[ANN] ocaml-letsencrypt, an OCaml way to get TLS certificates

I am delighted to announce the release of ocaml-letsencrypt (version 2.1.0). This version introduces a new API that allows it to operate independently of a scheduler and an HTTP client. It is also a rewrite using our brand-new jws library, which now utilises the jsont library (rather than yojson).

ocaml-letsencrypt implements challenges needed to obtain a certificate via the three ways: DNS, HTTP and ACME-TLS. It therefore enables a website deployment strategy (implemented with Vif, for example) to be provided entirely in OCaml.

We use it within our cooperative for projects such as:

  • dns-letsencrypt-secondary, a unikernel that acts as a secondary DNS server capable of performing the DNS challenge for a specific domain and uploading the certificate as a TLSA record. It generally works in tandem with our primary-git, our primary DNS server.

+ + + + +

WRITTEN REQUEST>
According to the ocaml-letsencrypt announcement, which three ways of obtaining a certificate does the library implement challenges for?

INFORMATION PROVIDED>
+ + + + +

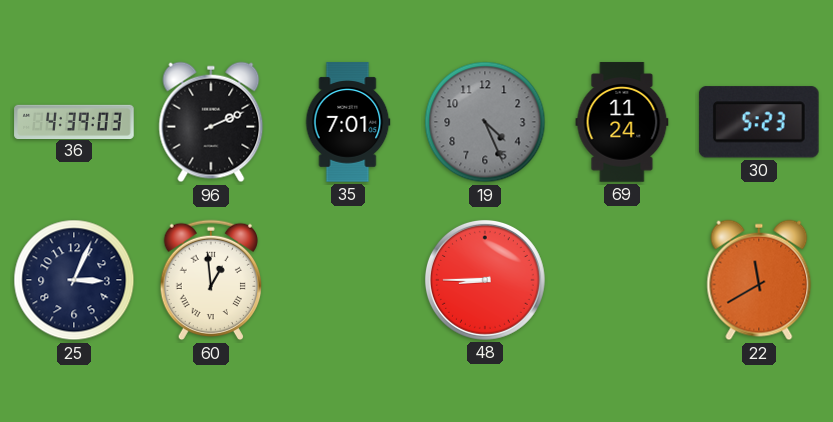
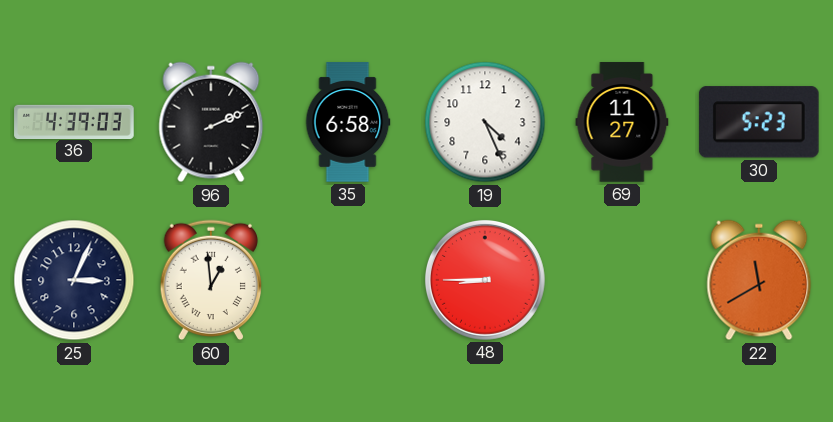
35: 7:01 -> 6:58
19 dial: grey -> white
69: 11:24 -> 11:27
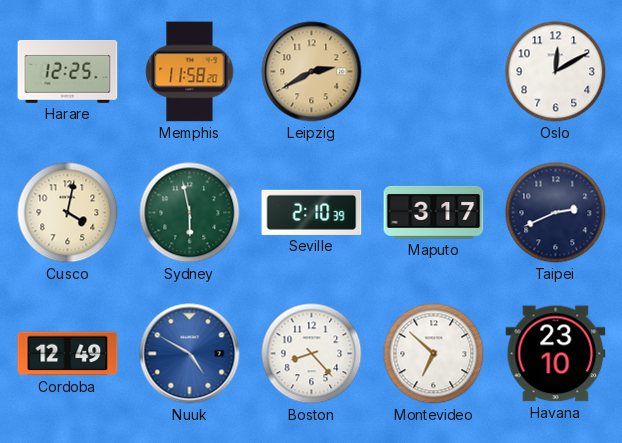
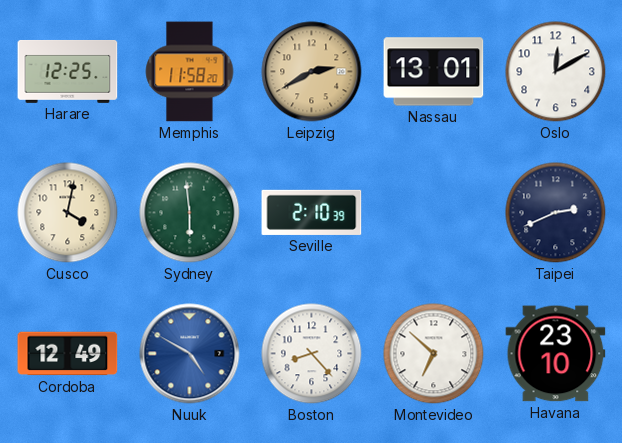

+ + + + +

TASK RESULT>
DNS, HTTP and ACME-TLS.